--- Given passage ---
■ ■ ■

COPENHAGEN, DENMARK — First-quarter growth in revenue and earnings before interest and taxes (before bio chemicals projects) led Danisco to increase its outlooks for the fiscal year. For the quarter ended July 31, the Copenhagen-based company had revenue of DKK3,914 million ($690 million), up 13% from DKK3,449 million ($608 million) in the previous year’s first quarter. Organic growth made up 5% of the revenue increase and positive currency effect made up the other 8%.
First-quarter EBIT (before bio chemicals projects) of DKK687 million was up 18% from DKK537 million. The bio chemicals projects, which cover Danisco collaborations with DuPont and Goodyear, had total costs of DKK45 million in the first quarter.
Danisco for the fiscal year expects revenue of DKK15 billion, up from a previous estimate of more than DKK14.5 billion, and EBIT (before bio chemicals projects) of DKK2.1 billion to DKK2.2 billion, up from a previous estimate of about DKK2.0 billion.
“Already this quarter, we achieved our long-term financial ambitions, including a 12-month average EBIT margin (before BCP) of 13.7%,” said Tom Knutzen, chief executive officer, when first-quarter results were given Sept. 21. “This was driven by good progression in all four divisions, including a recovery in Sweeteners, as well as a positive currency impact. We are currently addressing our new financial ambitions for the future and expect to communicate on these on Oct. 8, 2010, in connection with our planned capital markets day.”
In the first quarter Danisco’s Food Ingredients business had revenue of DKK2,658 million, up from DKK2,360 million in the previous year’s first quarter.
Within Food Ingredients, the Sweeteners division had first-quarter revenue of DKK420 million, up from DKK376 million, and EBIT of DKK35 million, up from DKK9 million.
“We have experienced improved plant load for xylitol and felt the effect of last year’s restructuring initiatives,” Danisco said. “We are currently seeing an improvement in our underlying cost competitiveness due to a positive currency development as well as a more challenging Chinese input cost environment.”
Enablers, a division that encompasses emulsifiers, gums and systems, in the first quarter had revenue of DKK1,633 million, up from DKK1,447 million, and EBIT of DKK295 million, up from DKK257 million.
“We have been responding swiftly to the prospect of rising grain prices in the wake of Russia’s grain export ban, gathering a broad portfolio to soften the impact on food manufacturers’ budgets,” Danisco said. “Bakery and brewing are two of the main food sectors affected by the forecasted price rise due to their high dependence on, particularly, wheat and barley. Many of our blending solutions are developed by combining our competencies in emulsifiers and enzymes, thus leveraging our capabilities in both of these areas.”
The Cultures division in the first-quarter had revenue of DKK605 million, up from DKK537 million, and EBIT of DKK147 million, up from DKK107 million.
Danisco’s Genencor business in the first quarter had revenue of DKK1,268 million, up from DKK1,104 million, and EBIT of DKK232 million, up from DKK190 million.
“Sales of enzymes for grain processing, including bio-ethanol production, continued at a very high level,” Danisco said. “Enzymes for both food and animal nutrition solutions progressed well, and we saw continued growth for Fabric & Household Care.”

■ ■ ■

--- Dataset excerpts ---

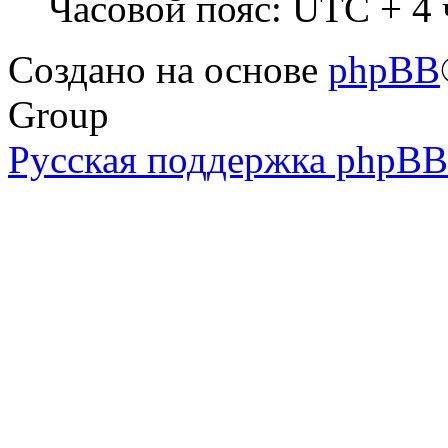
Часовой пояс: UTC + 4 
Создано на основе
phpBB
Group
Русская поддержка phpBB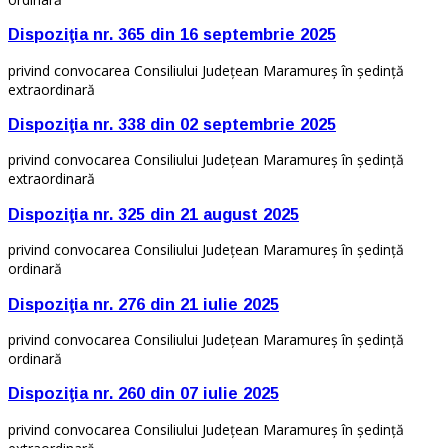
Dispoziţia nr. 365 din 16 septembrie 2025
privind convocarea Consiliului Judeţean Maramureş în şedinţă
extraordinară
Dispoziţia nr. 338 din 02 septembrie 2025
privind convocarea Consiliului Judeţean Maramureş în şedinţă
extraordinară
Dispoziţia nr. 325 din 21 august 2025
privind convocarea Consiliului Judeţean Maramureş în şedinţă
ordinară
Dispoziţia nr. 276 din 21 iulie 2025
privind convocarea Consiliului Judeţean Maramureş în şedinţă
ordinară
Dispoziţia nr. 260 din 07 iulie 2025
privind convocarea Consiliului Judeţean Maramureş în şedinţă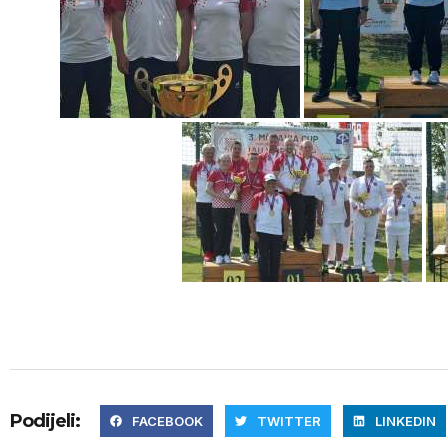
Podijeli:
FACEBOOK
TWITTER
LINKEDIN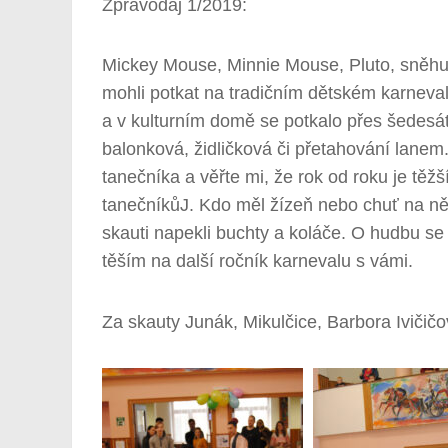
Zpravodaj 1/2019:
Mickey Mouse, Minnie Mouse, Pluto, sněhu
mohli potkat na tradičním dětském karneva
a v kulturním domě se potkalo přes šedesá
balonková, židličková či přetahování lanem
tanečníka a věřte mi, že rok od roku je těž
tanečníkůJ. Kdo měl žízeň nebo chuť na něc
skauti napekli buchty a koláče. O hudbu se 
těším na další ročník karnevalu s vámi.
Za skauty Junák, Mikulčice, Barbora Ivičič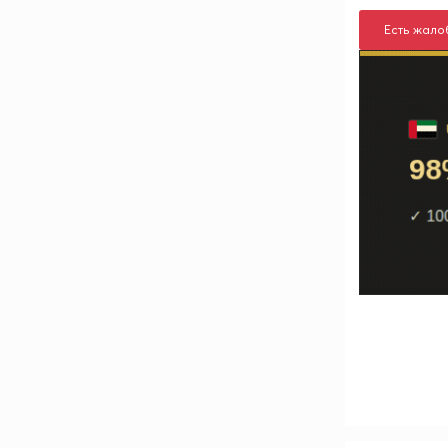
Есть жало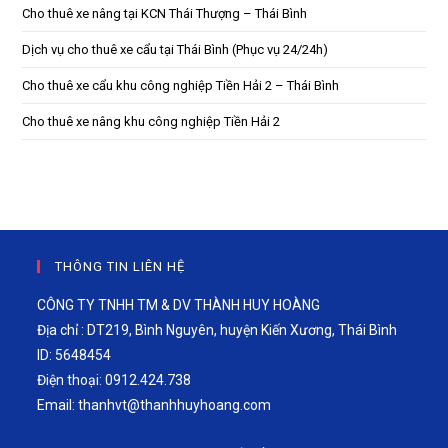
Cho thuê xe nâng tại KCN Thái Thượng – Thái Bình
Dịch vụ cho thuê xe cẩu tại Thái Bình (Phục vụ 24/24h)
Cho thuê xe cẩu khu công nghiệp Tiền Hải 2 – Thái Bình
Cho thuê xe nâng khu công nghiệp Tiền Hải 2
THÔNG TIN LIÊN HỆ
CÔNG TY TNHH TM & DV THÀNH HUY HOÀNG
Địa chỉ : DT219, Bình Nguyên, huyện Kiến Xương, Thái Bình
ID: 5648454
Điện thoại: 0912.424.738
Email:
thanhvt@thanhhuyhoang.com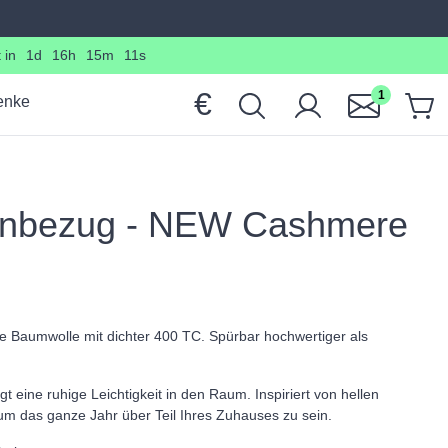
 in
1d
16h
15m
9s
€
1
enke
enbezug - NEW Cashmere
e Baumwolle mit dichter 400 TC. Spürbar hochwertiger als
gt eine ruhige Leichtigkeit in den Raum. Inspiriert von hellen
 das ganze Jahr über Teil Ihres Zuhauses zu sein.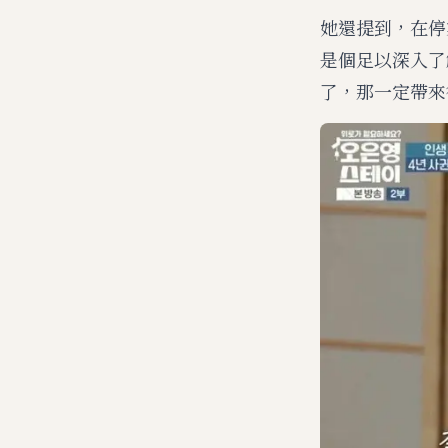
她還提到，在停
是個足以深入了
了，那一定帶來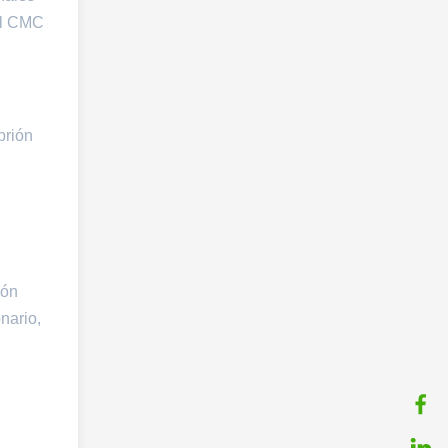
El CMC
brión
ión
nario,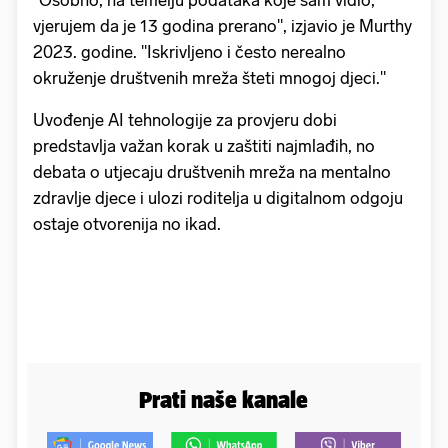
vjerujem da je 13 godina prerano", izjavio je Murthy
2023. godine. "Iskrivljeno i često nerealno
okruženje društvenih mreža šteti mnogoj djeci."
Uvođenje AI tehnologije za provjeru dobi
predstavlja važan korak u zaštiti najmlađih, no
debata o utjecaju društvenih mreža na mentalno
zdravlje djece i ulozi roditelja u digitalnom odgoju
ostaje otvorenija no ikad.
Prati naše kanale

■ ■ ■

--- Required work ---
a - In the article on Danisco's first-quarter results, what EBIT did the Cultures division report for the quarter?
b - Transcribe the section of the Danisco results article that opens with the words containing "COPENHAGEN, DENMARK —" and closes with "the first quarter.".

--- Exercise answers ---
a - DKK147 million, up from DKK107 million.

b -
COPENHAGEN, DENMARK — First-quarter growth in revenue and earnings before interest and taxes (before bio chemicals projects) led Danisco to increase its outlooks for the fiscal year. For the quarter ended July 31, the Copenhagen-based company had revenue of DKK3,914 million ($690 million), up 13% from DKK3,449 million ($608 million) in the previous year’s first quarter. Organic growth made up 5% of the revenue increase and positive currency effect made up the other 8%.
First-quarter EBIT (before bio chemicals projects) of DKK687 million was up 18% from DKK537 million. The bio chemicals projects, which cover Danisco collaborations with DuPont and Goodyear, had total costs of DKK45 million in the first quarter.